I used to think it was my eldest who was the forgetful and disorganised one in our family. My younger son was always pretty reliable.
Until he started secondary school.
I don’t know what happened, but oh my goodness! That boy lost and forgot more things in his first term in year 7 than his brother had forgotten in over three years at secondary school.
He’s not deliberately careless. He really doesn’t mean to lose things, but somehow he can’t help it.
Shirts, PE tops, rugby hats, water bottles… If it could be removed from his body or his bag, he would lose it.
Some items came back home eventually, others didn’t.

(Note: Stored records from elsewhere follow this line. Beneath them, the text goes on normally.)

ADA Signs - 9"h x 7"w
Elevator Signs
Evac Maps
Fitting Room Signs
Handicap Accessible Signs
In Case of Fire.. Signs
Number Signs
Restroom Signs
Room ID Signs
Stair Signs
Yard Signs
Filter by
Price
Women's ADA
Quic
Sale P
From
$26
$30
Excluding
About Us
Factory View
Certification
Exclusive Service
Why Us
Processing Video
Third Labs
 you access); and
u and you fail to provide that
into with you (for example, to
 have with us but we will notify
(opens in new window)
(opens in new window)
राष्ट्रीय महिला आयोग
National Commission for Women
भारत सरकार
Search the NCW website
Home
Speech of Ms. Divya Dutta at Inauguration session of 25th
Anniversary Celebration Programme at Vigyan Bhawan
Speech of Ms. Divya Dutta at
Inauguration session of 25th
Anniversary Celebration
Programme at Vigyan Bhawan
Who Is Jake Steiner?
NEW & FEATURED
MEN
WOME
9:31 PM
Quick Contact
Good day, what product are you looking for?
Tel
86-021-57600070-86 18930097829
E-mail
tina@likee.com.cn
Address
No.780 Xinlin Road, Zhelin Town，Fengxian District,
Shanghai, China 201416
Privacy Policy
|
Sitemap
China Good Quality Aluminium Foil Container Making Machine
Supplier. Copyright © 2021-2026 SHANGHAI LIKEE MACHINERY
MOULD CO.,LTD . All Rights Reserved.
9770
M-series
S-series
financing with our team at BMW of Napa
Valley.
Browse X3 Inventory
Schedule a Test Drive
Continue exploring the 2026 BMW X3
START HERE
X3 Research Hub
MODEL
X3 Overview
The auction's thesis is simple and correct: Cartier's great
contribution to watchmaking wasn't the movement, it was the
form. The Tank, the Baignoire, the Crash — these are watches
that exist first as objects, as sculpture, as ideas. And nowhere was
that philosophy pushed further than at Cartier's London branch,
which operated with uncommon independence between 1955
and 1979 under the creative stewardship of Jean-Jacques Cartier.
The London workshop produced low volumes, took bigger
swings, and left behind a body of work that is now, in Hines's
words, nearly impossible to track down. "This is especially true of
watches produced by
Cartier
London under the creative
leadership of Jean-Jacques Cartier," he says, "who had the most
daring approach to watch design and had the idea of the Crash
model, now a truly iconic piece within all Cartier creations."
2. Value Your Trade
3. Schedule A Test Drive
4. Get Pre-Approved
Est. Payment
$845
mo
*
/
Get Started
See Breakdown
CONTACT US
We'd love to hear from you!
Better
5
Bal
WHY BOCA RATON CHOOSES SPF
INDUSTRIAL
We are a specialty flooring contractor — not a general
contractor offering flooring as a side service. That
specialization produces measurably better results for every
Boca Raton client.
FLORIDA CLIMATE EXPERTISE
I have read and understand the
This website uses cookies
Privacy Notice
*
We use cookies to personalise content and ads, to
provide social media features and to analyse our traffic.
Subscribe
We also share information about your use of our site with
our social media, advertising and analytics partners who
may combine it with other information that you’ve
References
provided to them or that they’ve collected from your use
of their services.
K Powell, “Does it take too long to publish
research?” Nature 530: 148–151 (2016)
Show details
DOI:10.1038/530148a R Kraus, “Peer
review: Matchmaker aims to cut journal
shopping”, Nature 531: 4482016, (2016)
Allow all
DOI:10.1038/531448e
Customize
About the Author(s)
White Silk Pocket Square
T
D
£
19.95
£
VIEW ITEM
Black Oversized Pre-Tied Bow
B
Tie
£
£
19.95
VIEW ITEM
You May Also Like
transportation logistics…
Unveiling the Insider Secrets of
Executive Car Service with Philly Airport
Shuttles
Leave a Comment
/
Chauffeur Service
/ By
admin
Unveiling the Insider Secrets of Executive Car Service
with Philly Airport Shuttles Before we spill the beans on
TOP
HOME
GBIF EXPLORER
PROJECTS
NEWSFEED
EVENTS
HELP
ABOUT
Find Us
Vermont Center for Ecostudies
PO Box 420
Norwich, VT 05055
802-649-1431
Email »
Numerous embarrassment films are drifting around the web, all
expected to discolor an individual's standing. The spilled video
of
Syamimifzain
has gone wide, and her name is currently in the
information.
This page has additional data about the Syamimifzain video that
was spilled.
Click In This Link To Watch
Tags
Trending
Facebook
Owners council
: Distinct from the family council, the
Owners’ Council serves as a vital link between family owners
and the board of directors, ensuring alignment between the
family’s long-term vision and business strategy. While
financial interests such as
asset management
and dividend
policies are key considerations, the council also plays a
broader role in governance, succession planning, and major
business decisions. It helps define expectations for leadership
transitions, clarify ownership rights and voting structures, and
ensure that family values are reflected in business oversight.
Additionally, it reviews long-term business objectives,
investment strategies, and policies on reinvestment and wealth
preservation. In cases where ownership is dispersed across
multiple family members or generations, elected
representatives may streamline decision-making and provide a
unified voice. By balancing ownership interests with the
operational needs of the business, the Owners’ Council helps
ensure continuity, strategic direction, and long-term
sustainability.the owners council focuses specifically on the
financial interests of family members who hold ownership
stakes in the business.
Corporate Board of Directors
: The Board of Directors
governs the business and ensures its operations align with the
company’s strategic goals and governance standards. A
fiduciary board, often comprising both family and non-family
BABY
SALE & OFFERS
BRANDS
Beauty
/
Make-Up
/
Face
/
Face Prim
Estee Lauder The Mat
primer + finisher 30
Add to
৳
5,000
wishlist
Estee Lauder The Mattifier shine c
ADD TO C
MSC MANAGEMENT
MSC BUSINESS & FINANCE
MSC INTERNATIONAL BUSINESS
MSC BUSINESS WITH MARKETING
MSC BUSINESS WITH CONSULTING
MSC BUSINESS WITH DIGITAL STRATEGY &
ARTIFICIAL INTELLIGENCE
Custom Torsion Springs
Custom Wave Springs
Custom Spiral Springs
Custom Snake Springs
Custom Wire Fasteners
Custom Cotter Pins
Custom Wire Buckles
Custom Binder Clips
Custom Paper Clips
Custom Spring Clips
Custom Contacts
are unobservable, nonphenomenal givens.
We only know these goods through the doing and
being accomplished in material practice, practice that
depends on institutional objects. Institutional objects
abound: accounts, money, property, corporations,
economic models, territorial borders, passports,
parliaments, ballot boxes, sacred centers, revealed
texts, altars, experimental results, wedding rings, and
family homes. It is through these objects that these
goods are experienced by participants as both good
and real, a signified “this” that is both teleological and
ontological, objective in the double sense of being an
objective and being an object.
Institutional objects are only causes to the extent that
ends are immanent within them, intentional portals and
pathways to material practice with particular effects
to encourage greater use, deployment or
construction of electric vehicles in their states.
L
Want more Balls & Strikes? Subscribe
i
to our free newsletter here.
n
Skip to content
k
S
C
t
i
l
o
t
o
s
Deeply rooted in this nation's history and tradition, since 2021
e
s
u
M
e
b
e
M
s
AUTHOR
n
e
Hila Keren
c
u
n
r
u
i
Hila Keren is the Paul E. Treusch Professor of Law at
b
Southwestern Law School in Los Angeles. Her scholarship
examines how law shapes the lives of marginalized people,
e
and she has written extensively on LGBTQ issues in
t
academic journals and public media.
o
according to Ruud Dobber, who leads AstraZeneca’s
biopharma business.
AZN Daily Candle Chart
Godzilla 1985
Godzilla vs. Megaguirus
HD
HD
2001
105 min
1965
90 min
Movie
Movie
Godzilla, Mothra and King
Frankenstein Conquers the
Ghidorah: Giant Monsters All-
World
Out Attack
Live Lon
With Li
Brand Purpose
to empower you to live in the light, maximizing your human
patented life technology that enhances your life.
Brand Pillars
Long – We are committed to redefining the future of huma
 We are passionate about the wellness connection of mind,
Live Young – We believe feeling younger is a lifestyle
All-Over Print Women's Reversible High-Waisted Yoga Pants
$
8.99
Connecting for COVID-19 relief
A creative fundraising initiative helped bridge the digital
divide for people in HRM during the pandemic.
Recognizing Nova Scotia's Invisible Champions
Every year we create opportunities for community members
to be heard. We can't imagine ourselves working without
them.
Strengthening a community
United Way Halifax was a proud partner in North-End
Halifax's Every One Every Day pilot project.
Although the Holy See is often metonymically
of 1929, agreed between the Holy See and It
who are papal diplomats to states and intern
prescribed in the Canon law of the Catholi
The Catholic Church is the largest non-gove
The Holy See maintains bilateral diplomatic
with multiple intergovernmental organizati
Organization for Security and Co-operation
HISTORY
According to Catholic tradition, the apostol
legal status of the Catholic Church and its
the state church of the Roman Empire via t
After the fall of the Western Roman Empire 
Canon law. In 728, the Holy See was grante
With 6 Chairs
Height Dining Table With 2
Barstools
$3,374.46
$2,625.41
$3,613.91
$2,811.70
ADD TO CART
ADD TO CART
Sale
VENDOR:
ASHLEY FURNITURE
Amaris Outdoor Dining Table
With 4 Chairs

In year 8 so far, he managed to forget either his guitar or his rugby boots three Mondays out of four. Then on the fifth Monday he excelled himself. We couldn’t find his school shoes in the morning and, by process of elimination, worked out that he must have left them behind after rugby on the Saturday. At a school 15 miles away.
Remarkably, we got them back, although it did take an hour and a half out of my life that I’ll never get back.
Then less than two weeks later, he took it a step further.
He came home without his PE bag, which contained his PE kit and trainers. But luckily not his rugby kit and rugby boots. He was particularly upset about this because it wasn’t his fault (in his opinion). He’d chucked his PE bag on the ground outside. In the area where everyone chucks their bags and there are notices everywhere saying ‘Please don’t leave your bags here’. Clearly someone had mistakenly picked up his bag.
But they would realise their mistake, wouldn’t they? They’d notice that the shorts were too small and that the trainers were wrong. Right?
But they didn’t. There was no sign of the bag in lost property and the name label in the shorts wasn’t helping them to magically make their way back home.
On the Sunday evening, I went to check my son’s gumshield was clean for his rugby match the next day. But it was nowhere to be seen. Of course, it was in the missing PE bag.
Why did we only realise on Sunday evening, when he had a game on Monday? Why didn’t we notice on Thursday, Friday or Saturday? Or even on Sunday morning?
Without a gumshield, he couldn’t play.
So somebody had to go out in the biblical rain to buy him a new gumshield, then drive to school with boiling water in a flask and a saucepan to tip the boiling water into, to mould the gumshield.
While I was sat in the car park, the opposition team bus arrived. We were cutting it a bit fine.
My son burst into the car, looking like a drowned rat, but still feeling pleased to have found the water bottle he’d lost on Friday. No sign of the PE bag though. The gumshield was fitted in record time and he was gone.
I’d only just left the school grounds when the phone rang.
‘Mum, the game’s been called off!’
And the missing PE bag? That eventually materialised in lost property two days later, nearly a week after it had gone missing.